(RECORDS SHOWN Opens)
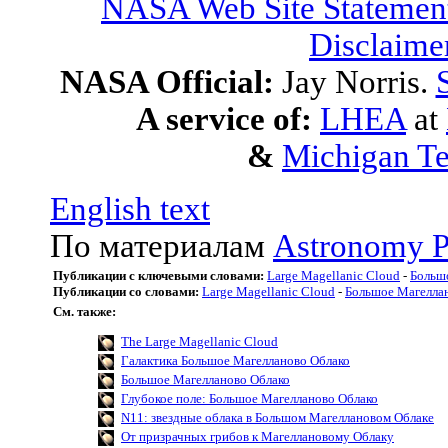
NASA Web Site Statement
Disclaime
NASA Official:
Jay Norris.
A service of:
LHEA
at
&
Michigan Te
English text
По материалам
Astronomy P
Публикации с ключевыми словами:
Large Magellanic Cloud
-
Больш
Публикации со словами:
Large Magellanic Cloud
-
Большое Магелла
См. также:
The Large Magellanic Cloud
Галактика Большое Магелланово Облако
Большое Магелланово Облако
Глубокое поле: Большое Магелланово Облако
N11: звездные облака в Большом Магеллановом Облаке
От призрачных грибов к Магеллановому Облаку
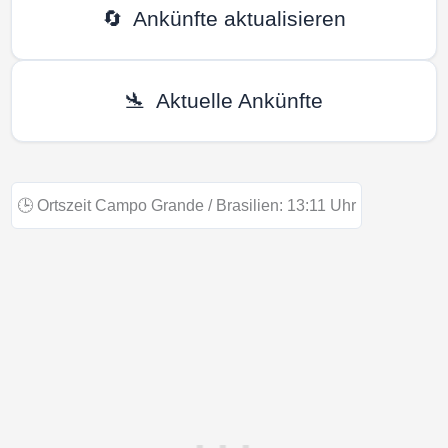
🔄
Ankünfte aktualisieren
🛬
Aktuelle Ankünfte
🕒
Ortszeit Campo Grande / Brasilien:
13:11
Uhr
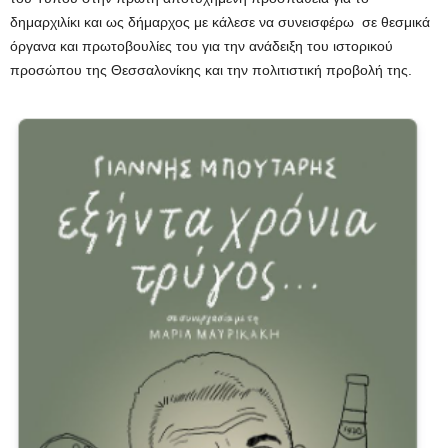
δημαρχιλίκι και ως δήμαρχος με κάλεσε να συνεισφέρω σε θεσμικά
όργανα και πρωτοβουλίες του για την ανάδειξη του ιστορικού
προσώπου της Θεσσαλονίκης και την πολιτιστική προβολή της.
(RECORDS SHOWN Closes)
◆ **EXERCISE OBJECTIVE**
Extract each line of the material that contains the string "Публикации", treating uppercase and lowercase letters as distinct.

◆ **ANSWER SECTION**
Публикации с ключевыми словами:
Публикации со словами:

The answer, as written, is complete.